Pave paradise, put up a parking lot?

The Rotorua Lakes Council literally proposes paving paradise to put up a parking lot on the Springfield Golf Course. The map of the Westbrook Sport and Recreation Precinct Master Plan (Final) dated November 2019 shows they wish to create a massive car park that spans all the way from Douglas Street to Smallbone Park, eight cars deep in the middle. A pathway / road is also planned to take an enormous crowd from the new car park, down what is currently the 6th fairway, across a new bridge over the Utuhina Stream to what would be a new main Stadium entrance.
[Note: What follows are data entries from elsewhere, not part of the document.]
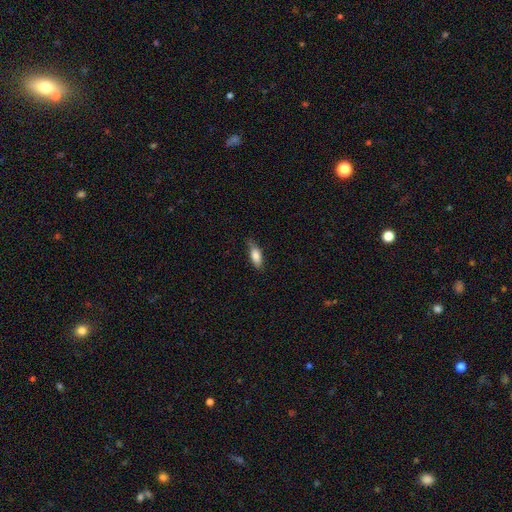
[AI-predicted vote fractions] Overall: smooth (82%). How rounded: in between (74%). Merging: none (70%).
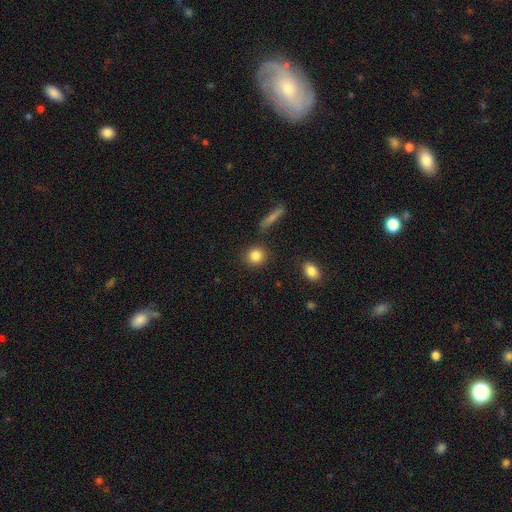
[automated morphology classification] This appears to be a smooth galaxy with no disk features (85%) that is round (86%). Merging: none (87%).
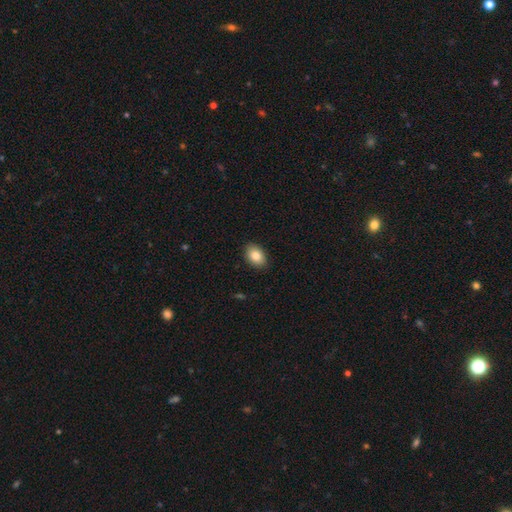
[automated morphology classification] smooth-or-featured: smooth: 84% | featured or disk: 8% | star or artifact: 8%
  how-rounded: in between: 83% | round: 16% | cigar-shaped: 1%
  merging: none: 88% | minor disturbance: 9% | major disturbance: 2% | merger: 1%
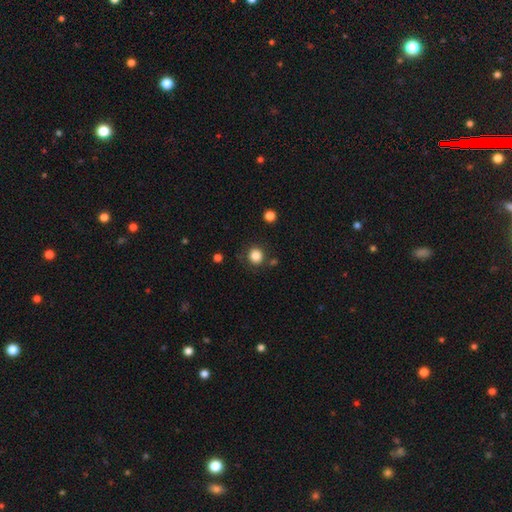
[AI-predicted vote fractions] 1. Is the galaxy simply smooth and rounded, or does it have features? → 85% smooth, 11% star or artifact, 4% featured or disk.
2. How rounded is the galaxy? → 90% round, 9% in between, 1% cigar-shaped.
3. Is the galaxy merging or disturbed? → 83% none, 9% minor disturbance, 4% merger, 3% major disturbance.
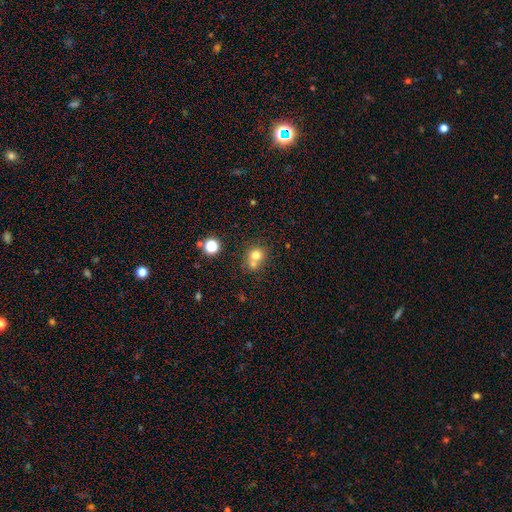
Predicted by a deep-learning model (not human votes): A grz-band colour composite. It shows a smooth galaxy with no disk features (73%) that is round (81%). Merging: none (45%).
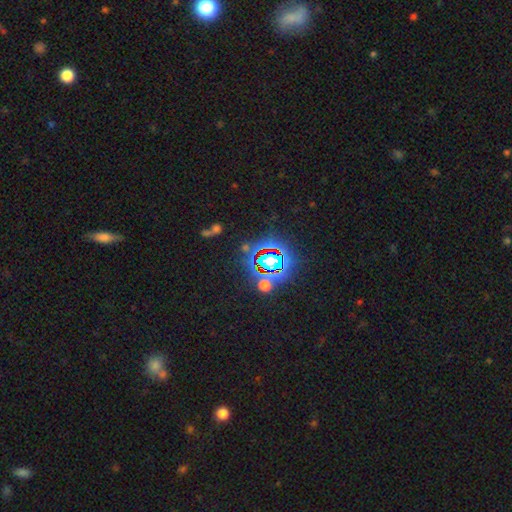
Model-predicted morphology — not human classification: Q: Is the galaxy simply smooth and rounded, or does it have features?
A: star or artifact — 81%.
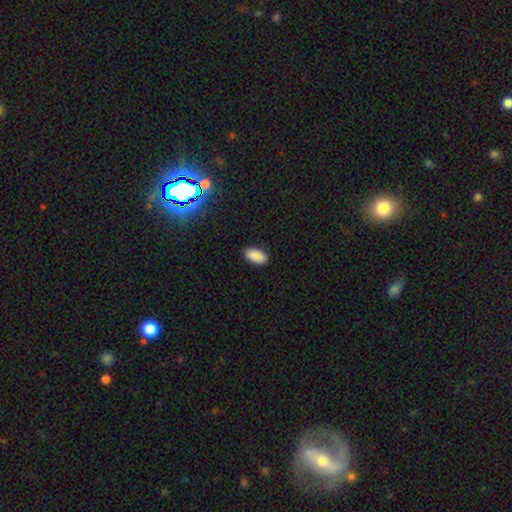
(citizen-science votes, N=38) smooth_or_featured: smooth (p=0.87) [alt: star or artifact p=0.08]
how_rounded: in between (p=0.91) [alt: cigar-shaped p=0.06]
merging: none (p=0.89) [alt: major disturbance p=0.06]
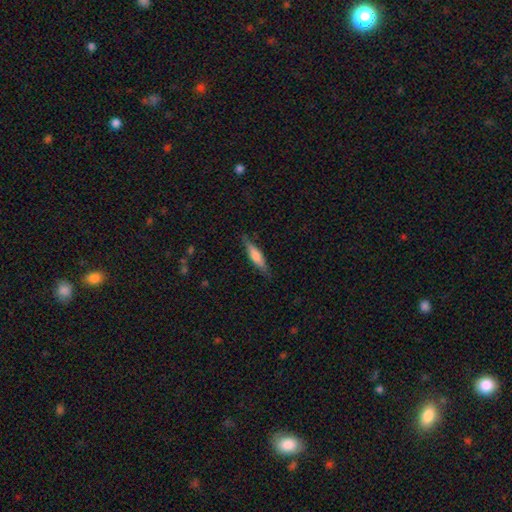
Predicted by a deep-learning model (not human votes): smooth-or-featured: smooth: 57% | featured or disk: 37% | star or artifact: 6%
  how-rounded: cigar-shaped: 76% | in between: 22% | round: 2%
  merging: none: 84% | minor disturbance: 12% | major disturbance: 2% | merger: 1%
The problem is the Rotorua International Stadium (RIS) is already a serious “white elephant” that lost more than $1.8 million in the year ended 2019/20. By contrast, the Springfield Golf Club is financially viable. After managing and paying for the maintenance of some 90 acres of Council land itself, the club still paid the Council $62,204.07 for the lease, rates and water rates in the same financial year.

With the demise of the profitable Springfield Golf Club, which effectively subsides the other unprofitable sporting codes, the long-suffering ratepayers of Rotorua would have to pick up the difference forever more.
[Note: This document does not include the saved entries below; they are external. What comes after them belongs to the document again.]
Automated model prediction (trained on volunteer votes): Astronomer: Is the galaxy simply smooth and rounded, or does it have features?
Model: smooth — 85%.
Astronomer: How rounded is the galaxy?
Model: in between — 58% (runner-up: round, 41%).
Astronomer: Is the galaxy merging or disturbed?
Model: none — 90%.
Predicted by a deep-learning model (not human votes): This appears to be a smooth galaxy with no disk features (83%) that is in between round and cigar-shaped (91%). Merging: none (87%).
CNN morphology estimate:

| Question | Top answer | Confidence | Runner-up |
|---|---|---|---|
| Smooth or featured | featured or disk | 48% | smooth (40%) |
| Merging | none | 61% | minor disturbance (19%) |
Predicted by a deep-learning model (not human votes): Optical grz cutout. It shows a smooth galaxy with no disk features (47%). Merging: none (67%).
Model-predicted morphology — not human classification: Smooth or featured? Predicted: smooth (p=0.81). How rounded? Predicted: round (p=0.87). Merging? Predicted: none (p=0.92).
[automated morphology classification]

Apart from one British & Irish Lions match every twelve years (an impressive 28,500 people in 2017 but no guarantees for the next one in 2029) the carpark will mostly sit vacant, unused and unprofitable. There are already “good levels of parking (up to 3,984 parks)” for large events at the stadium, including the Westbrook Fields and Ray Board Park which can be utilised when needed. Car parking is simply no justification to destroy the taonga that is the Springfield Golf Course.
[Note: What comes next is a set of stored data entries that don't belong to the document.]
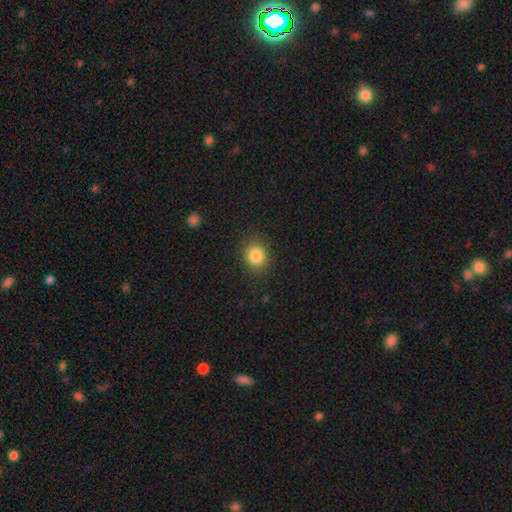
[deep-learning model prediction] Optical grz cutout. It shows a smooth galaxy with no disk features (84%) that is round (70%). Merging: none (86%).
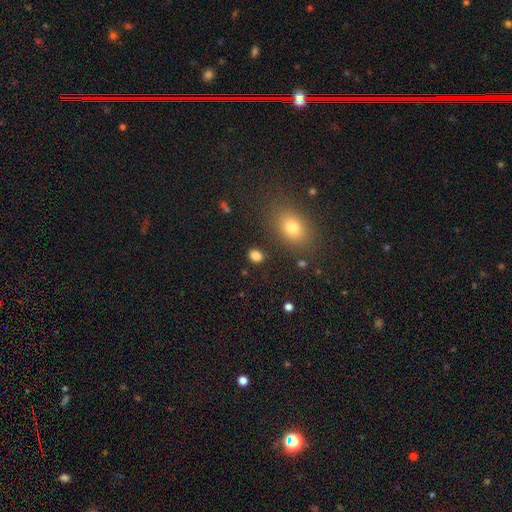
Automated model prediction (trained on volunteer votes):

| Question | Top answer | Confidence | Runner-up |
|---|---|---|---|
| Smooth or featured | smooth | 83% | star or artifact (12%) |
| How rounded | in between | 53% | round (46%) |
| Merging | none | 84% | minor disturbance (9%) |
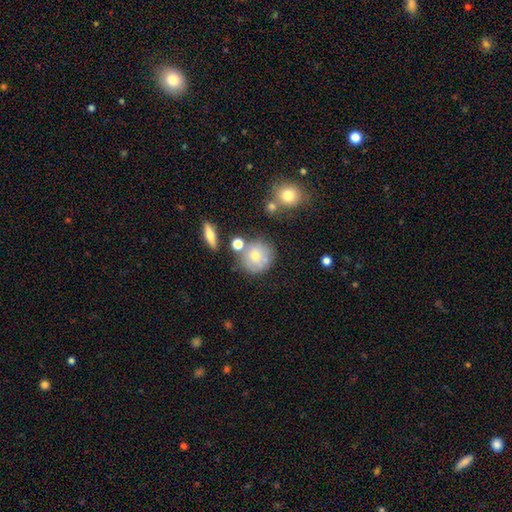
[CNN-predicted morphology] smooth_or_featured: smooth (p=0.63) [alt: featured or disk p=0.26]
how_rounded: round (p=0.89) [alt: in between p=0.10]
merging: none (p=0.60) [alt: minor disturbance p=0.17]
Here are some of the difficulties facing the Stadium:

  • Rotorua International Stadium is competing against 31 other major sporting venues in New Zealand but is doing so without a fixed or permanent user – such as a domestic rugby or cricket entity;

  • Bay of Plenty Rugby is an important client for RIS, historically accounting for a high proportion of events over 500 people. However, BOP Rugby Union currently receives RIS venue hire and support staff free of charge for BOP Steamers’ matches – about a $5,000 venue hire and $2,000 support staff cost per match;

  • BOP Rugby regards RIS as too large and cavernous, and for smaller crowds such as Mitre 10 Cup matches has no atmosphere. BOP Rugby commented it is important to address how to reduce the sense of space in the Stadium and to cater for a maximum crowd of 15,000, but given RIS already has the wider area could be expanded to 25,000 for a one-off fixture;

  • In 2021, the BOP Steamers are only scheduled to play one of their five home games at RIS with four to be played in Tauranga; and

  • There have been no concerts at RIS since Raggamuffin in 2013, which resulted in significant unpaid debt, yet the Master Plan optimistically predicts one such event per year.

The Rotorua International Stadium has run at a significant losses over the past three years:

Figures provided by Rotorua Lakes Council on 15 Sep 2020 pursuant to a LGOIMA Request

Frankly, it would be imprudent and indeed reckless to destroy a financially viable golf club, that manages and pays for the maintenance of 90 acres of Council land, in favour of a white elephant that already costs the ratepayers millions of dollars every year. This would only turn the current white elephant into an even bigger one and would destroy an income-generating asset that the community loves in the process. Let’s not throw good money after bad.